Profile photo of Travis Horn Travis Horn

Finding Things Fast on the Command Line

2026-04-28
Finding Things Fast on the Command Line

I manage a multi-purpose Linux server. It hosts bare Git repositories, MariaDB databases, automated ETL scripts, and web applications. When a deployment fails, a database locks up, or a disk fills up, I need to move faster than ls and cd allow.

find and grep are my eyes and ears. They’re an essential part of a sysadmin’s toolkit for navigating file systems, auditing code, and troubleshooting logs.

find is the Search Engine

We need a way to navigate our directory structures without lsing every single directory. That’s where find comes in.

The basic command structure is:

find [path] [expression]

Some common flags you might use include:

  • -name searches by filename (case-sensitive).
  • -iname searches by filename (case-insensitive).
  • -type f looks for files only.
  • -type d looks for directories only.
  • -not inverts the search (matches everything except the test).
  • -path matches an entire path, not just the base filename.

Scenario 1

Say we want to find all post-receive hooks across all our git repos. I know my repos are in /home/git, but I don’t want to dig through every .git/hooks folder looking for them.

find /home/git -name "post-receive"

The output looks like this:

/home/git/etl/hooks/post-receive
/home/git/app/hooks/post-receive

Note: If you get “permission denied” errors, you may need elevated privileges. Try prefixing commands with sudo.

Scenario 2

Say we want to find all Python scripts in our ETL folder. We’re using a virtual environment stored in the venv directory, so we want to ignore those files.

find /srv/etl -type f -name "*.py" -not -path "*/venv/*"

The output looks like this:

/srv/etl/main.py
/srv/etl/utils/task_base.py
/srv/etl/utils/logger.py
/srv/etl/utils/config.py
/srv/etl/utils/database.py

Scenario 3

Sometimes I want to find a directory, but I only remember part of the name.

find /var/www/html -type d -iname "*comp*"

The output looks like this:

/var/www/html/components

grep is Like X-Ray Vision

Now that you can find the right files, you need to find the content inside them. That’s what grep was made for.

The basic syntax is:

grep [options] "search_string" [file_path]

Some common flags include:

  • -r does a recursive search through all files in a directory.
  • -i ignores case.

Supplied material -

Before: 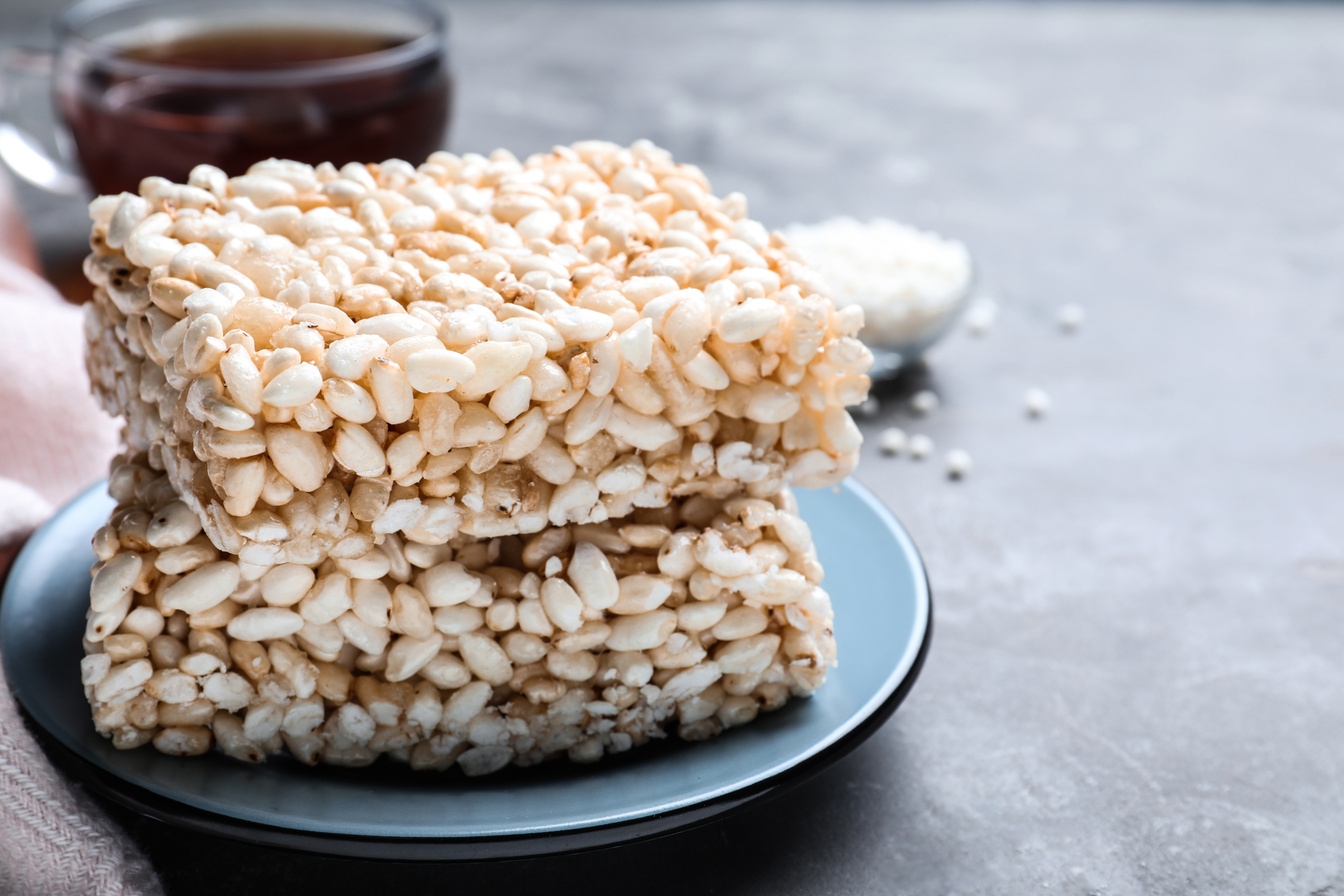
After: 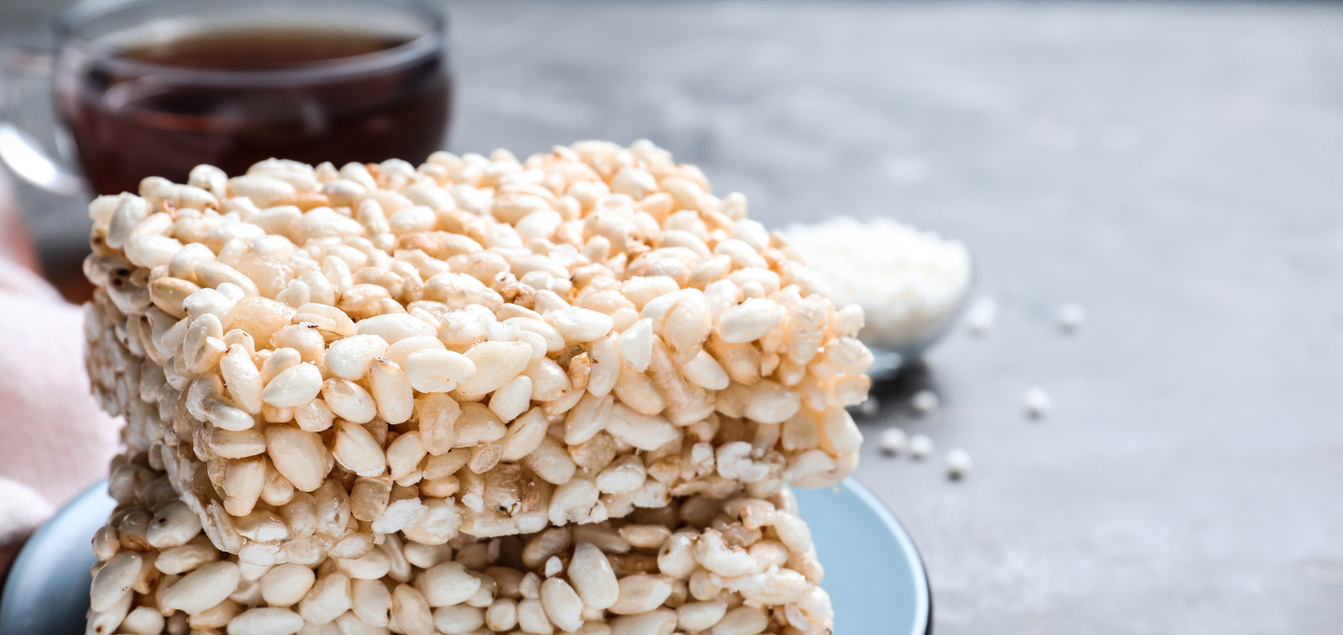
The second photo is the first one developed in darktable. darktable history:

Problems -
A. In the command-line search article, which find flag searches by filename without regard to case?
B. Proceed with the command-line search article, starting after its final sentence, "-i ignores case."

Exercise responses -
A. -iname

B.
  • -n adds line numbers so you can see exactly where the match is.
  • -l lists files only, showing just the filenames containing the match. Perfect for scripting.
  • --exclude-dir skips entire directories.

Scenario 4

Say we want to find what indexes are being created in our ETL scripts. We need to know which Python scripts contain ADD INDEX:

grep -rn "ADD INDEX" /srv/etl --exclude-dir=venv

The output might look like this:

/srv/etl/tasks/01_users.py:53:    ADD INDEX idx_users_name (name),
/srv/etl/tasks/02_sessions.py:50: ADD INDEX idx_sessions_expires_at (expires_at),
/srv/etl/tasks/03_reports.py:55:  ADD INDEX idx_reports_section (section);

Scenario 5

Say we want to find a specific PHP configuration setting. We can check our web app for where DB_PORT is defined.

grep -rn "DB_PORT" /var/www/html/config

The output looks like this:

/var/www/html/config/development/database.php:9:define('DB_PORT', 3306);
/var/www/html/config/production/database.php:9:define('DB_PORT', 3306);

Scenario 6

Say we want to search our ETL logs for errors. Since we use Systemd for this process, our log files are managed by journalctl. We can pipe that output directly into grep:

journalctl -u etl.service | grep -i "error"

We might get output like this:

Apr 13 07:55:00 data python[535500]: 2026-04-13 07:55:00,000 - ERROR - Function task 'Reports' failed: (pymysql.err.OperationalError) (1130, "Host '127.0.0.1' is not allowed to connect to this MariaDB server")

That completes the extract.